Mint Julep Tours likes to do specialty tours of Bourbon Country. Last summer they asked me to do a tour focusing on the history of E.H. Taylor, Jr. It was a small tour of about 20 people which gave me plenty of time to interact with the people on the tour. It started and ended in Louisville at the Galt House Hotel with stops at Vendome Copper and Brass, Buffalo Trace Distillery and Castle and Key Distillery. I filled the travel time on the bus by discussing the rich history of this important figure in Bourbon History.
The sidewalk tour of Vendome was an important stop on the tour because E. H. Taylor, Jr. was a believer in fine copper work at his distilleries. Taylor was known for looking at the stills and equipment at the other distilleries and copying what he liked for his own places. For example, he particularly liked the tail boxes at W.L. Weller and Sons and had them duplicated for his OFC Distillery. Vendome did not exist in the 1870s but it is a modern example of fine copper work being done for the modern distilling industry.
After leaving Vendome, the next stop was Buffalo Trace Distillery. On the bus I told the history of Taylor’s early life. He was born in the 1830s in the Jackson Purchase region of western Kentucky near the banks of the Mississippi River. His father died when he was a child and for a while he was raised by his great uncle, General Zachary Taylor. When he was old enough to start school, he went to live with his uncle, E. H. Taylor and that is when he added Jr. to his name. After a brief stint as a private banker and the Civil War he becomes a partner with Gaines, Berry and Co. where he was sent to Europe to discover the best distilling methods to use in the construction of the Hermitage Distillery, the new home for Old Crow Bourbon and Rye. He took this information with him when he purchased a distillery and rebuilt it into the OFC Distillery.
At Buffalo Trace we toured the old Taylor House on the site and we discussed how Taylor saw the distillery as a place that should be open to visitors. He wanted a nice looking facility filled with the best equipment and making the best whiskey possible. In the house we examined artifacts from the old distillery, Taylor’s life and discussed the family history. The tour of the house was led by Joanna Hay who is married to Taylor Hay, Jr. After touring the house we had sampled some Bourbon’s with tour guide Don Flynn before heading to our next stop.
Back on the bus and heading to Castle and Key Distillery I discussed how Taylor went bankrupt and sold the OFC Distillery to the firm of Gregory and Stagg. He left that firm to start a new distillery with his sons called E.H. Taylor, Jr. and Sons. They took another old distillery and rebuilt it to be showplace complete with a castle building for the distillery, a sunken garden and a peristyle over the spring that fed the distillery.

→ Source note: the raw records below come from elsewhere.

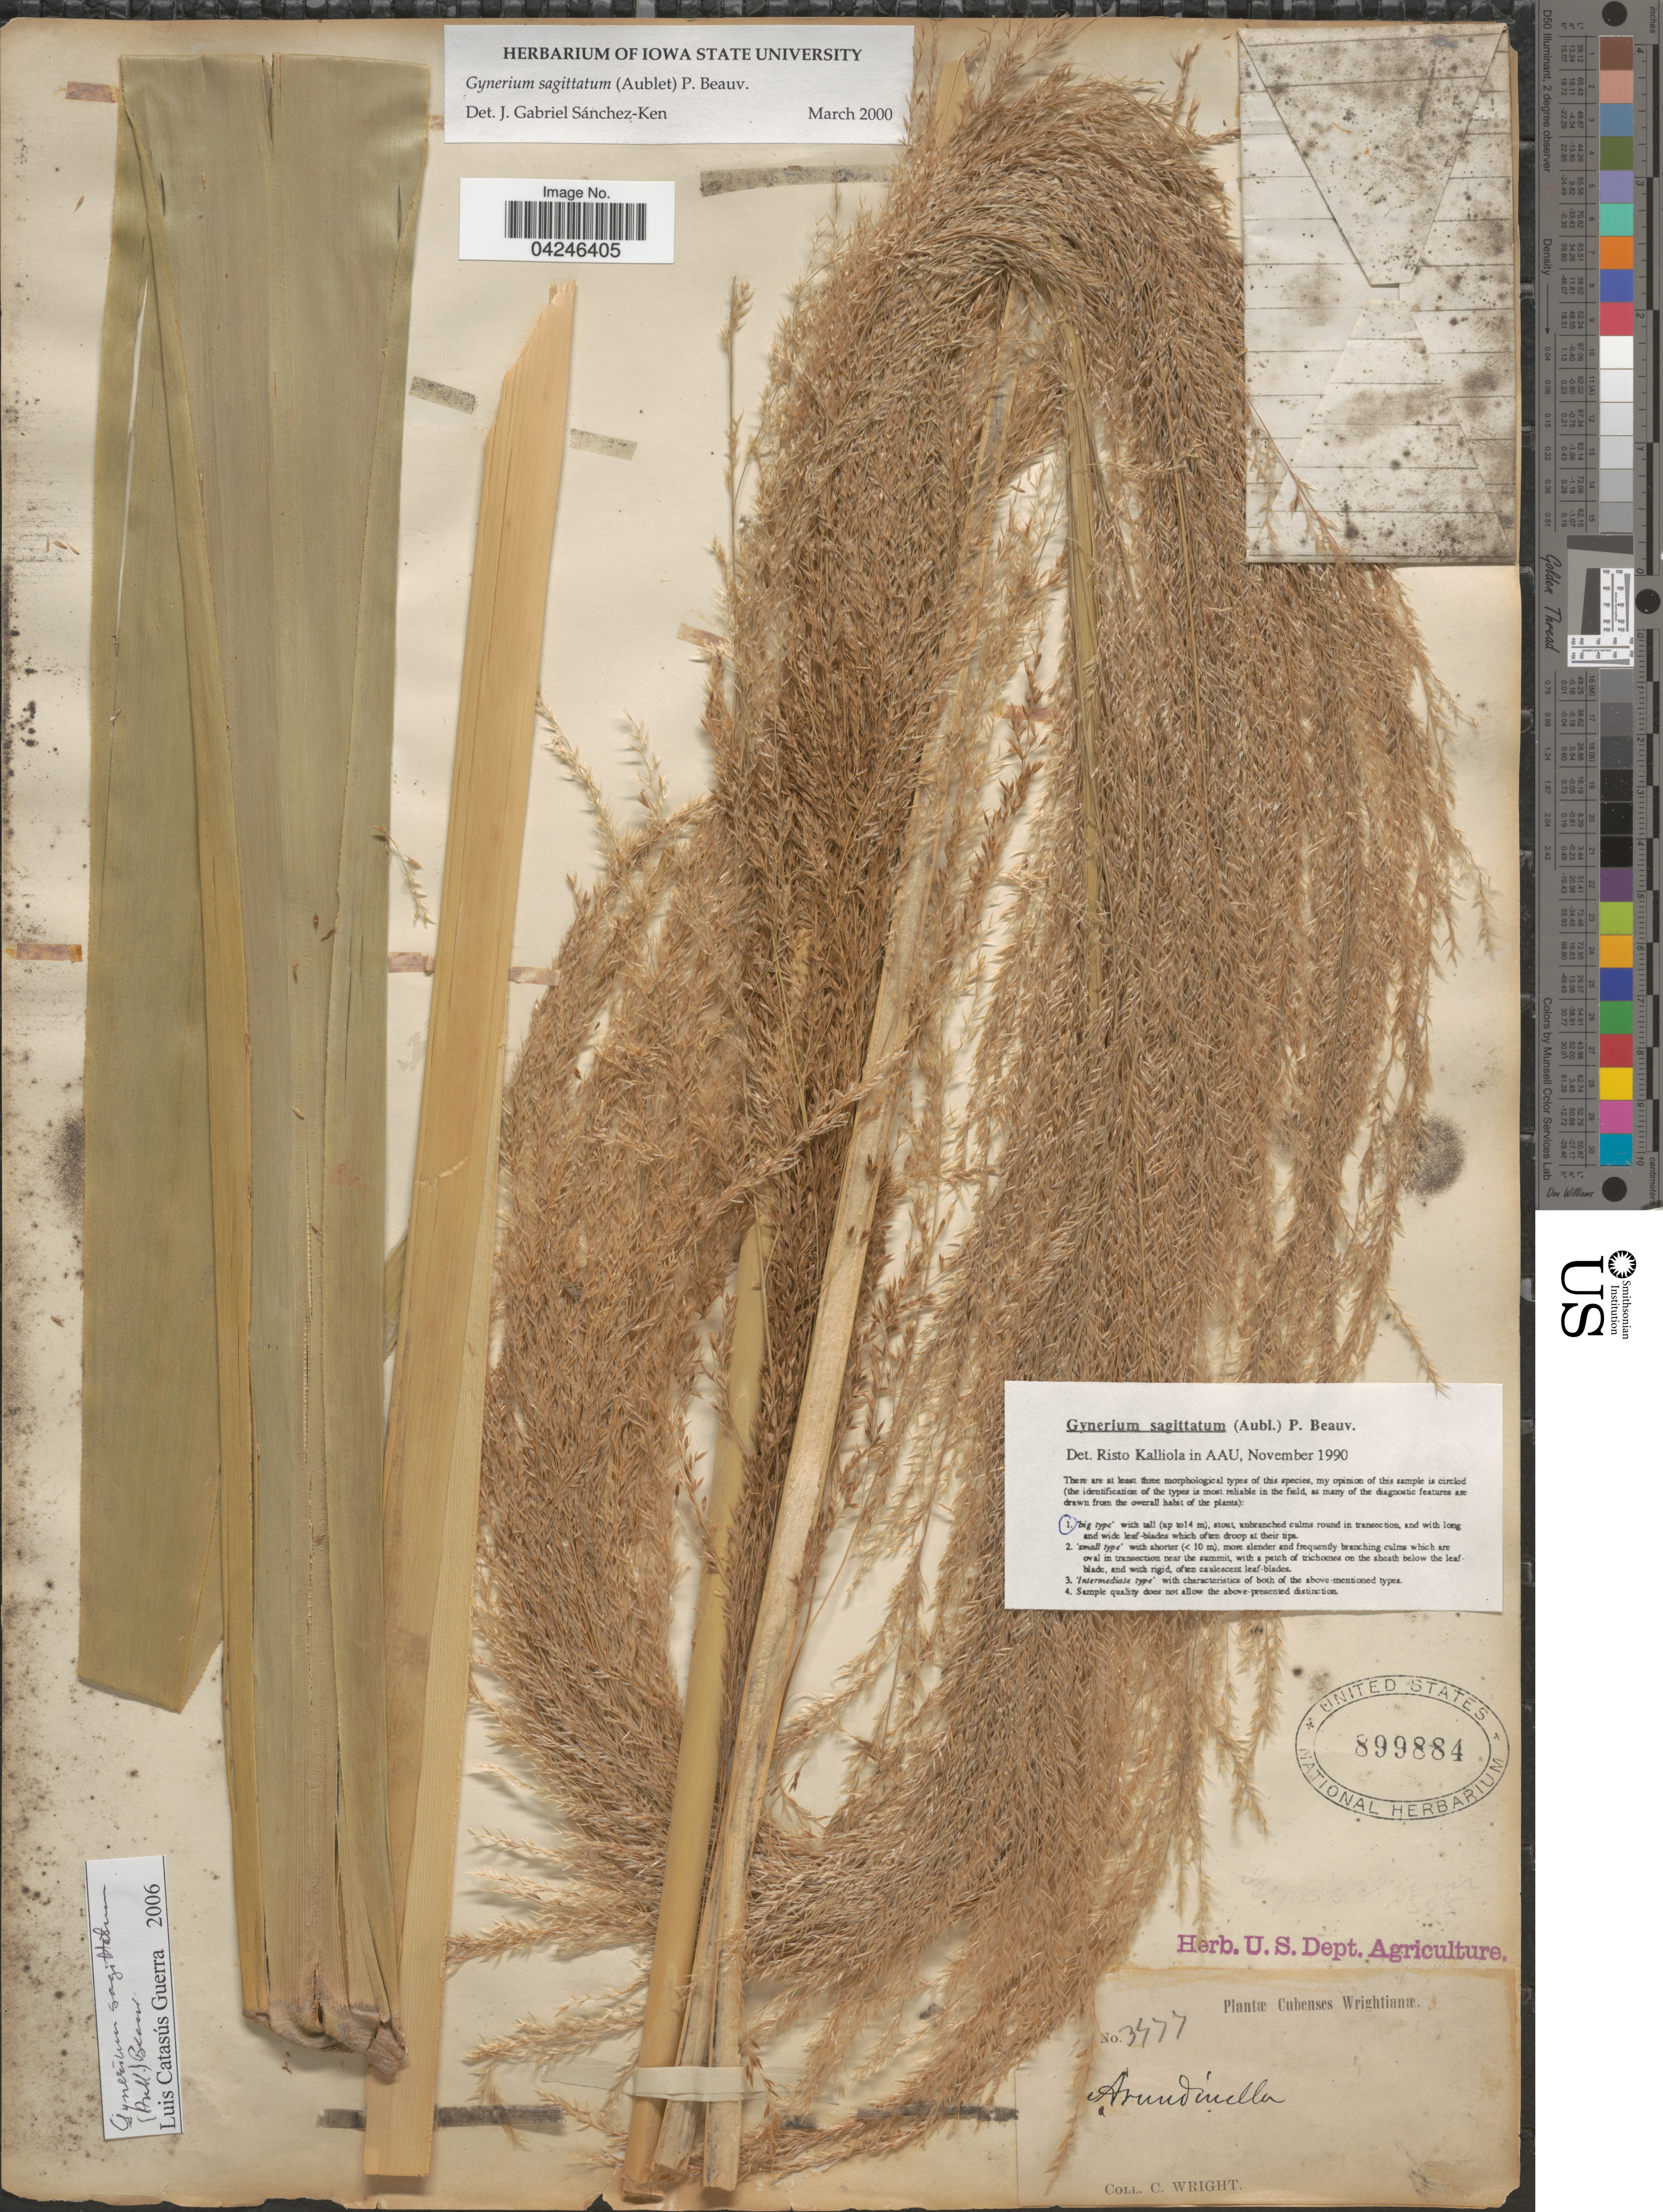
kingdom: Plantae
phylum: Tracheophyta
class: Liliopsida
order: Poales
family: Poaceae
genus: Gynerium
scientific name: Gynerium sagittatum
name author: (Aubl.) P. Beauv.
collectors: C. Wright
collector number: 3477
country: Cuba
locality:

It took him about 15 years to get things the way he wanted but he was quite pleased with the result. Prohibition closed down the distillery and it was sold to National Distillers after repeal.
Marianne Barnes led the tour of the facility. The guests had a long walking tour of the distillery while she explained the process of bringing back the buildings and placing new equipment in place. After the tour, there was a cocktail tasting and small bites. The cocktails were old fashioned cocktails made in a variety of styles.
The trip back to Louisville had me talking about Taylor during prohibition. Taylor became a breeder of Herford cattle. He was well known as a breeder and the Cattleman’s Association in Chicago even had his portrait hanging in their building. Taylor passed away before prohibition ended and the brand was sold to National Distillers. It passed from National to Jim Beam and finally to Buffalo Trace. Everyone on the tour had a great time and enjoyed the behind the scene tours of the Taylor house at Buffalo trace and Castle and Key. For me there was an added bonus – I met Rosemary Miller on the tour and a year later we are engaged to be married. I hope to do the tour again in the future. I can’t guarantee that you will find true love on a Mint Julep tour, but you never know.